I think StJacques has the better point. That is, he is taking the mystery (or in his phrase: the "argument for a transcendent reality") back to the ultimate origin, where the philosopher's Prime Mover has always lurked. Any subsequent "mystery" is subordinate to it, and thus far less significant, and constitutes a question that science may one day resolve. Scientifically explained phenomena are destined to take their places in the Retirement Home for Obsolete Miracles, that dismal residence where such fading idols as disease, lightning, the day-night cycle, and other natural aspects of the world now reside in their dotage, reminiscing about the glory days when they were regarded as evidence of gods.
You may take that last as a frivolous, or even irreligious remark, but that's not my intent. I've often pointed out that I think it's a terrible error to pin one's religious convictions on any one scientific issue, because when the issue is resolved, the results are psychologically catastrophic. Unnecessarily so. Want to see this unfolding in the real world? Visit one of the evolution threads and dispassionately observe the conduct of those whose erroneous worldview is needlessly collapsing around them. It's not a pretty sight.
It's unseemly for transcendence to operate like a poorly-led, untrained militia. "We'll fight it out here, but if it doesn't go right then we'll drop back a bit, and if necessary we'll retreat again to that line of trees over there, but if they get that far then we'll gather what we can salvage and redeploy over yonder ..." That's no way to run things. Take the highest ground there is and you're in the best possible position.
What can I say - great minds think alike, obviously ;)
It's too easy to interpret such "success" with inordinate application.
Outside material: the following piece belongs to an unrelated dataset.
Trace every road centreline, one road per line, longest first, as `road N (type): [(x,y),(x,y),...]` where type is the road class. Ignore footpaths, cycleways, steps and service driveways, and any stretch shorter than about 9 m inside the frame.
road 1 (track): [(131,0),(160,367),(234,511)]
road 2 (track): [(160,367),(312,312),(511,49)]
For there's a fallacy lurking somewhere that invites a strange equation between the possible and the actual--God forbid that anyone might pin one's religious convictions on a scientific demonstration.
Abiogenesis, if there is anything unique about it, means that some part of the action has no anterior material cause. Such a thing is less demonstrated than observed.
Of course PH is on the money to raise problem of miracles. It suggests once again that particular character of a science that operates from a standpoint insisting that consistency over time is the one and only prerequisite for intelligence. A smaller world than I am aware of. When history and politics will disappear under the success of science it will be a grand eclipse by the a priori.